When these tools work together, the workflow becomes repeatable:

  1. Developers define transformations and baseline tests in dbt.
  2. Data engineers validate ingestion/staging datasets with Great Expectations suites.
  3. Quality results and dataset context are published so downstream users can see what’s trusted, what’s failing, and who owns what.
  4. Lineage makes impact analysis fast: if a source table fails validation, teams immediately see which dashboards and models are affected.

This creates a production environment where issues are caught early, triage is faster, and trust steadily increases.


Common Questions (Featured Snippet–Friendly)

What is the best way to ensure data quality in production?

The most effective approach is layered: use dbt tests for transformation-level checks, Great Expectations for richer validation (especially at ingestion and staging), and a metadata platform like DataHub to make quality results visible through ownership, documentation, and lineage. For a deeper look at how lineage supports compliance and rapid debugging, see data pipeline auditing and lineage.

Should I use dbt tests or Great Expectations?

Use dbt tests for fast, SQL-native checks close to your transformations (uniqueness, not-null, relationships). Use Great Expectations when you need richer rules, profiling, or validations outside dbt’s typical scope (ingestion files, complex column expectations, multi-step validation suites). If you want to go deeper on GX patterns, see automated data validation and testing with Great Expectations.

What should I test first for the highest ROI?

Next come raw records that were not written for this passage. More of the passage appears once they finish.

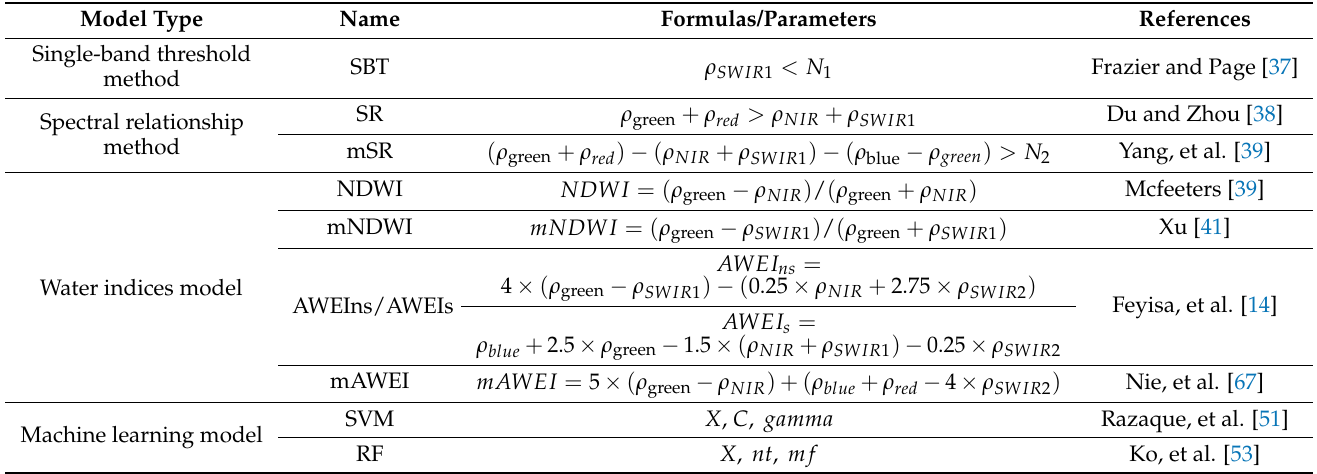
Table 2. Details of waterbody extraction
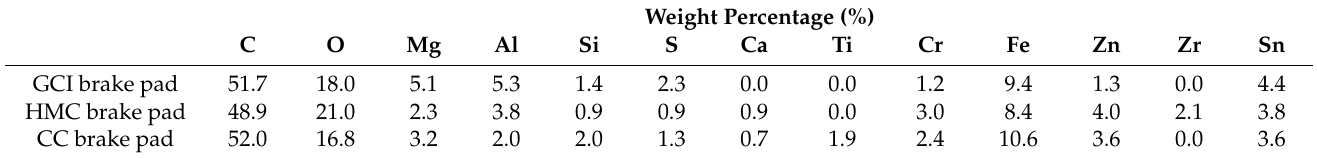
Table 3. Chemical composition of the serial brake pads used (GCI, HMC, CC)—X-Ray analysis (vehicle 1).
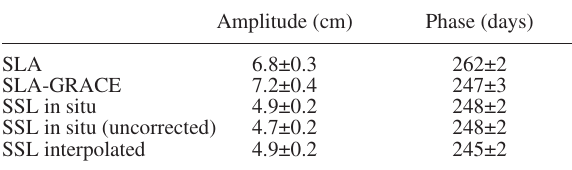
t able 4. – Annual amplitudes and phases of spatially averaged SLA from altimetry before and after the removal of the mass component from GRACE and the SSL from in situ profiles (both corrected and uncorrected) and interpolated data over the whole Mediterranean basin for the period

Start with: schema/contract checks, primary key uniqueness, referential integrity, null thresholds on critical fields, and freshness/row-count monitoring. These catch the majority of production incidents with minimal effort.

How do I prevent too many data quality alerts?

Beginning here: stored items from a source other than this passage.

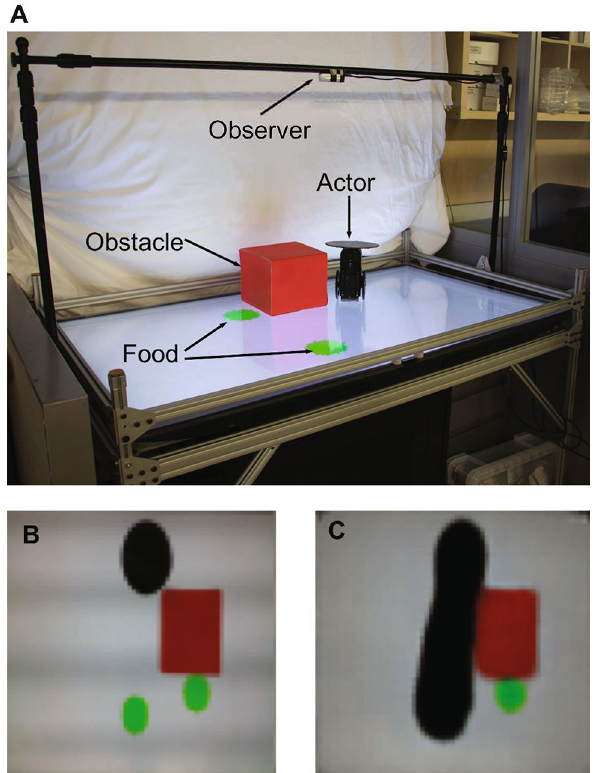
Figure 2. Experimental setup ( A ) Actor robot in playpen, showing observer, green food, and red obstacle. ( B ) A sample input image as seen by the observer, and ( C ) sample output image produced by the observer, which includes a prediction of the motion path of the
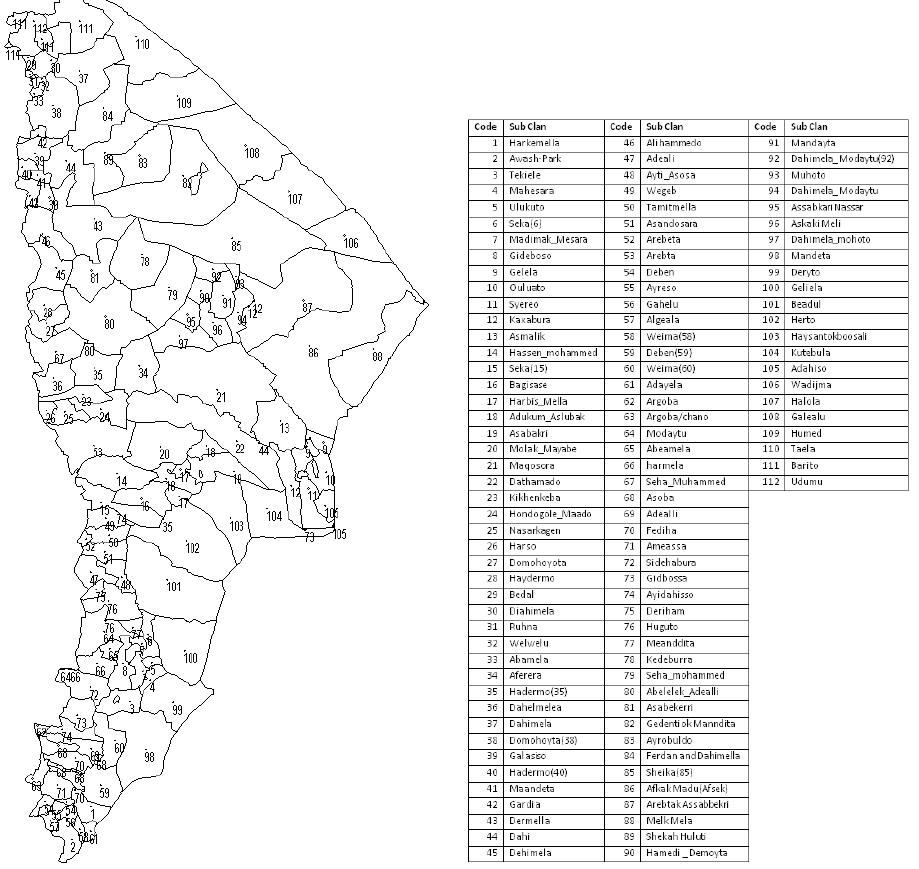
Figure 2. The base map of the sub-clan areas (scale Figure 7. Surplus (panel a ) and deficit (panel b ) of annual fodder supply in case of no migration expressed in TLU (scale 1:6,500,000).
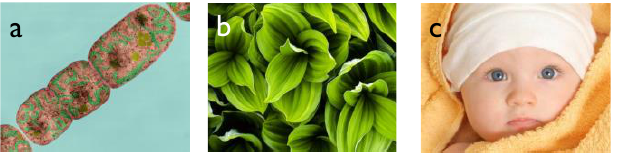
Figure 1. Life forms containing heme and HO. ( a ) cyanobacteria; ( b ) plants; and ( c ) animals. Heme and HO in Plants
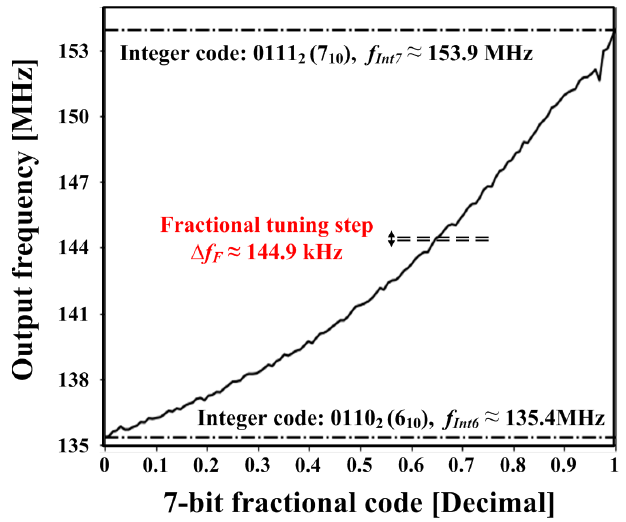
Figure 9. Measured ring-DCO tuning characteristics for fractional code range.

Use severity levels, thresholds instead of absolute rules, and route alerts by dataset ownership. Focus on a small number of high-signal checks rather than testing everything. If you’re designing alerting that stays actionable, consider building alerts and notifications with Grafana and Airflow.


Final Thoughts: Production Data Quality Is a System, Not a Script

Reliable analytics doesn’t come from one tool-it comes from a system that combines testing, validation, and visibility. dbt tests, Great Expectations, and DataHub each solve a different part of the problem. Together, they create a production-ready foundation where data issues are detected early, communicated clearly, and resolved faster.

The result is not just fewer pipeline failures-it’s stronger trust in metrics, better decision-making, and a data platform that scales with confidence.